● **Written task A**: Summarize the derivation on quadratic forms below in two sentences.
● **Written task B**:
Answer these questions from the derivation on quadratic forms below:
(i) What happens to the antisymmetric part of a matrix under transposition?
(ii) What value must the quadratic form of a purely antisymmetric matrix have?
(iii) How is the symmetric part of a matrix expressed in terms of the matrix and its transpose?

Start Page excerpt

We can show that the Matrix $\bf{W}$ of the quadratic form $x^T {\bf{W}} x$ can be assumed to be symmetric in the following way:
In general a matrix can be decomposed into a symmetric and an anti-symmetric part as follows:
$$M = \frac{1}{2} ( {\bf{M}} + {\bf{M}}^\top) + \frac{1}{2} ({\bf{M}} - {\bf{M}}^\top) = M_s + M_a$$
Further we note that the symmetric part is invariant to the transpose,
$$ {\bf{M}}_s^\top = {\bf{M}}_s $$
while the antisymmetric part changes its sign under transposition:
$$ {\bf{M}}_a^\top = - {\bf{M}}_a$$
Let us examine the quadratic form of a purely antisymmetric matrix:
$$q = {\bf x}^\top {\bf M}_a {\bf x} = ({{\bf x}^\top {\bf M}_a^\top {\bf x}})^\top = -({\bf x}^\top {\bf M}_a {\bf x})^\top = -q$$
Which implies that $q=0$ has to hold true.
Now for a general Matrix $\bf W$ we can see that:
$${\bf x}^\top {\bf M} {\bf x} = {\bf x}^\top ({\bf M}_s + {\bf M}_a){\bf x} = {\bf x}^\top {\bf M}_s {\bf x} + {\bf x}^\top {\bf M}_a {\bf x}$$
As we know that $${\bf x}^\top {\bf M}_a {\bf x} = 0$$ we finally find
$${\bf x}^\top {\bf M} {\bf x} = {\bf x}^\top {\bf M}_s {\bf x}$$

End Page excerpt
Start Data

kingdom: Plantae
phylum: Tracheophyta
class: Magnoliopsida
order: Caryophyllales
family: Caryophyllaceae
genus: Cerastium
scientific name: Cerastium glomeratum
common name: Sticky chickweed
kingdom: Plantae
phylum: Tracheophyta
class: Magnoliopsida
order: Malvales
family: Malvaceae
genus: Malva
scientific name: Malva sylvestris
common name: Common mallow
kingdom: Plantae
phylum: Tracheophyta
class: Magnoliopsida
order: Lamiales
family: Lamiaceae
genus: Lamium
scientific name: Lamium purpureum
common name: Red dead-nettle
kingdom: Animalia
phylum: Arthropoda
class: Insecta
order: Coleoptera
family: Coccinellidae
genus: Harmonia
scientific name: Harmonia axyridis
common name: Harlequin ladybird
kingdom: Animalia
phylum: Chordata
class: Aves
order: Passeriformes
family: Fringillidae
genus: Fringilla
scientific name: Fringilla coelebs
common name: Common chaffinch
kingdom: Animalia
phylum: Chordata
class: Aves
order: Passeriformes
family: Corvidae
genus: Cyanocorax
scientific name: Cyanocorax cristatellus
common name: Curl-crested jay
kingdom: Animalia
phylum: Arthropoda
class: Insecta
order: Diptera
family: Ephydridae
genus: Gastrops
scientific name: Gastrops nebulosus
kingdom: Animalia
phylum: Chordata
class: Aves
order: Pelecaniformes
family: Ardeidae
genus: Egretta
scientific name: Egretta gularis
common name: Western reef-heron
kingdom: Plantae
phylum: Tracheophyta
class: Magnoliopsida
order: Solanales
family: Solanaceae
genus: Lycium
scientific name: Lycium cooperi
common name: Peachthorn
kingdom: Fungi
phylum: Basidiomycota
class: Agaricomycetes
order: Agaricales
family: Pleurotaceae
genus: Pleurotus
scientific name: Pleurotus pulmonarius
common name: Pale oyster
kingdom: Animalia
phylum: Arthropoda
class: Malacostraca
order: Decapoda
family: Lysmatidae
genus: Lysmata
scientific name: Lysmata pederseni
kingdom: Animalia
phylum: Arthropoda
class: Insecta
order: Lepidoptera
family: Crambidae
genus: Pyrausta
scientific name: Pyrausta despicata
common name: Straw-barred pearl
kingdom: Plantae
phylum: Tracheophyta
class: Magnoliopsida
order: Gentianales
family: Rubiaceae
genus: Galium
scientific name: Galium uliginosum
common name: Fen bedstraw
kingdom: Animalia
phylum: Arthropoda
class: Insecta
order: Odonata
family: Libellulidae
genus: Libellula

End Data

● **Complete output A**: Any matrix can be split into a symmetric part, which is unchanged by transposition, and an antisymmetric part, which changes sign when transposed. Since the quadratic form of a purely antisymmetric matrix equals its own negative and must therefore be zero, the quadratic form of a general matrix equals the quadratic form of its symmetric part.

● **Complete output B**:
(i) It changes its sign.
(ii) It must be zero.
(iii) It is one half of the sum of the matrix and its transpose.